Fallback and graceful degradation

// Graceful degradation layers
async function generateResponse(context: Message[]): Promise<string> {
  // Layer 1: Primary model (gpt-4o)
  try {
    return await callOpenAI('gpt-4o', context, 1024);
  } catch (err) {
    logger.warn('Primary model failed, trying fallback', err);
  }

  // Layer 2: Fallback model (gpt-4o-mini)
  try {
    return await callOpenAI('gpt-4o-mini', context, 1024);
  } catch (err) {
    logger.warn('Fallback model failed, trying Claude', err);
  }

  // Layer 3: Alternative provider (Claude)
  try {
    return await callClaude('claude-haiku-4-5', context, 1024);
  } catch (err) {
    logger.error('All LLM providers failed', err);
  }

  // Layer 4: Static fallback
  return "I'm having trouble processing your request right now.
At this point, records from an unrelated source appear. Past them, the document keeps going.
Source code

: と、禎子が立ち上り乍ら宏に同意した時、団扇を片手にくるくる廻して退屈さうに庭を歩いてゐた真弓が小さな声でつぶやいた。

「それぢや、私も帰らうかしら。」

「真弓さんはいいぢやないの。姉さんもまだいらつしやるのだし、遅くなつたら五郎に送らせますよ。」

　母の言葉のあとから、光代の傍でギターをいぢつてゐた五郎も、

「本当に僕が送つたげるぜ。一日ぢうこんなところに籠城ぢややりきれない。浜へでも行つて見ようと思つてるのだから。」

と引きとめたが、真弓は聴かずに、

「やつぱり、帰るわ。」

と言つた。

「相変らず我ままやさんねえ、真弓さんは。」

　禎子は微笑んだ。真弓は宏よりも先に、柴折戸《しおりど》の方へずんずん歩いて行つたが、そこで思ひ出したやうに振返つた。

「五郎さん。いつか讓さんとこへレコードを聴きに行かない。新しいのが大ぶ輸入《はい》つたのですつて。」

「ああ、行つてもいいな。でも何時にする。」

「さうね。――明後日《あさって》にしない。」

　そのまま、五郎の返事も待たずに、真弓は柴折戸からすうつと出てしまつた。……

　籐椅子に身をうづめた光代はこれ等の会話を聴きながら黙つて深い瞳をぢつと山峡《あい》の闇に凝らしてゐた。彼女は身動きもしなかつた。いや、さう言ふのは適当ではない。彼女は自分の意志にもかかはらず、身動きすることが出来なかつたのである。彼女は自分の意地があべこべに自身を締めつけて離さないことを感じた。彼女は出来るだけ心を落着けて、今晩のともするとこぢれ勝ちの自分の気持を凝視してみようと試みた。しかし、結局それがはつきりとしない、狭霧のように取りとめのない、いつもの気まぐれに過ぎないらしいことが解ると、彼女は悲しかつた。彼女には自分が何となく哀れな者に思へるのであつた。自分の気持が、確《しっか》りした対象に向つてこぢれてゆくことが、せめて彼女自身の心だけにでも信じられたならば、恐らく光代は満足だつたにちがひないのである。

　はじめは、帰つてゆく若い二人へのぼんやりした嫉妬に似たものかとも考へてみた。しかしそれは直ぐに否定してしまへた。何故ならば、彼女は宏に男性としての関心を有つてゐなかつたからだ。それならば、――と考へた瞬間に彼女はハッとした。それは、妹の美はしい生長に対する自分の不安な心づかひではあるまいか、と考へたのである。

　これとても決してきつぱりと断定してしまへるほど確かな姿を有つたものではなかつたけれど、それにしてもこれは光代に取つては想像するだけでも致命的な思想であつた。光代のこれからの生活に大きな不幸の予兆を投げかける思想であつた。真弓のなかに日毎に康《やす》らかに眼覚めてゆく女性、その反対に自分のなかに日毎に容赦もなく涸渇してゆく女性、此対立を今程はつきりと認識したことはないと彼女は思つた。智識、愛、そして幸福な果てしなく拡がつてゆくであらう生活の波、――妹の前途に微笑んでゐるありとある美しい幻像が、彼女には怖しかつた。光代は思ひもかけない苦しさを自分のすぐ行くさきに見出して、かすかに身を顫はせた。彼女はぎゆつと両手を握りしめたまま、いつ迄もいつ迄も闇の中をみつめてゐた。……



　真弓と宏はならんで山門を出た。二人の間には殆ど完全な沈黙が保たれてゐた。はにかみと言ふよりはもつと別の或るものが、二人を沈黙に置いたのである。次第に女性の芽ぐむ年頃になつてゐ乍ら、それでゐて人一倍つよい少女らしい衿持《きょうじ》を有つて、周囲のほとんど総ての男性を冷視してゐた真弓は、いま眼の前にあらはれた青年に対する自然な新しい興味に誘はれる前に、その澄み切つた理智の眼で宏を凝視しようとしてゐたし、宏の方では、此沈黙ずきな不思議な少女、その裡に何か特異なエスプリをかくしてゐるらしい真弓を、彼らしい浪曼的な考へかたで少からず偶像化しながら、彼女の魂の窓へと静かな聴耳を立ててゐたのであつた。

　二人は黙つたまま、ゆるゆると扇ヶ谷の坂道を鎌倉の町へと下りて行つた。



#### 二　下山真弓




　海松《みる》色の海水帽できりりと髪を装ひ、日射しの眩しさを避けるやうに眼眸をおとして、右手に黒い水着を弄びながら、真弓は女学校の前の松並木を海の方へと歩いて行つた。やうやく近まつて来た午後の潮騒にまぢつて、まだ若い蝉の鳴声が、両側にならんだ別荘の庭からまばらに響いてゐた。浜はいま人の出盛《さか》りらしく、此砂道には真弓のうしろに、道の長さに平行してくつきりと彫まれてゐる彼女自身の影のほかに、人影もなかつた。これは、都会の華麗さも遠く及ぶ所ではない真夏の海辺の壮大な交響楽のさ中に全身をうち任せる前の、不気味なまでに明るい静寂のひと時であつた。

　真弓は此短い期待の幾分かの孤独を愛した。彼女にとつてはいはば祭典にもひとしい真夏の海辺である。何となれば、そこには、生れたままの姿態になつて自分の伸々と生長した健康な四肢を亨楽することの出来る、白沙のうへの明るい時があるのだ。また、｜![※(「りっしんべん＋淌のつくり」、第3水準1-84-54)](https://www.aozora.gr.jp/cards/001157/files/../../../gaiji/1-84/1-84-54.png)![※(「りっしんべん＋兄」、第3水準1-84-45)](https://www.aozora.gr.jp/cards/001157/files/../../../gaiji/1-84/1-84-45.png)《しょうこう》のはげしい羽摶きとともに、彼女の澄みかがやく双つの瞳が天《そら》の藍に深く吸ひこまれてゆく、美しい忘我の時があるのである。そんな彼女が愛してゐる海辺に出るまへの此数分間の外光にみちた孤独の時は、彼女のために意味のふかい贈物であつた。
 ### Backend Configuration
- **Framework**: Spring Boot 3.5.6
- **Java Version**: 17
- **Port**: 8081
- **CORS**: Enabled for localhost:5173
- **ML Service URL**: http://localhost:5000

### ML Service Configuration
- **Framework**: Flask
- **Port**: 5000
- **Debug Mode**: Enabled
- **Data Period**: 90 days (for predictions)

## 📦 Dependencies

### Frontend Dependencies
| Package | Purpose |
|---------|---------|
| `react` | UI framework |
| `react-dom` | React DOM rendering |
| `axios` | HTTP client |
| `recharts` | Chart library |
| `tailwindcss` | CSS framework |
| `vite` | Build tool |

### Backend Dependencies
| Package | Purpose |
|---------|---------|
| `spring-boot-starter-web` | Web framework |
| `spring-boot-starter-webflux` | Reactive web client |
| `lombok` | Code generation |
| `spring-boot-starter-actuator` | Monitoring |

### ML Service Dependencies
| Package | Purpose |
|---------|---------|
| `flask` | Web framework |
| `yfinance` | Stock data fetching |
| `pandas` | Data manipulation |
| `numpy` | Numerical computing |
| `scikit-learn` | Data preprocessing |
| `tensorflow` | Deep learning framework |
Please try again in a moment or contact support.";
}

Production checklist

  • Store sessions in Redis with 1-hour TTL; persist to DB for history.
  • Implement per-user rate limiting (messages/minute, tokens/day).
  • Classify intents before assembling context to select the right knowledge base.
  • Extract entities from every conversation for personalization.
  • Use sliding window + summarization to manage context length.
  • Implement multi-provider fallback for reliability (OpenAI → Anthropic).
  • Log every turn with sessionId, userId, latency, tokens, and model.
  • Add webhook delivery for async channels (Slack, email, SMS).

Takeaway

The hardest part of production chatbots is not the LLM call — it is session state, context assembly, and graceful degradation. Build the session layer first, then add RAG, intent routing, and multi-provider fallback incrementally.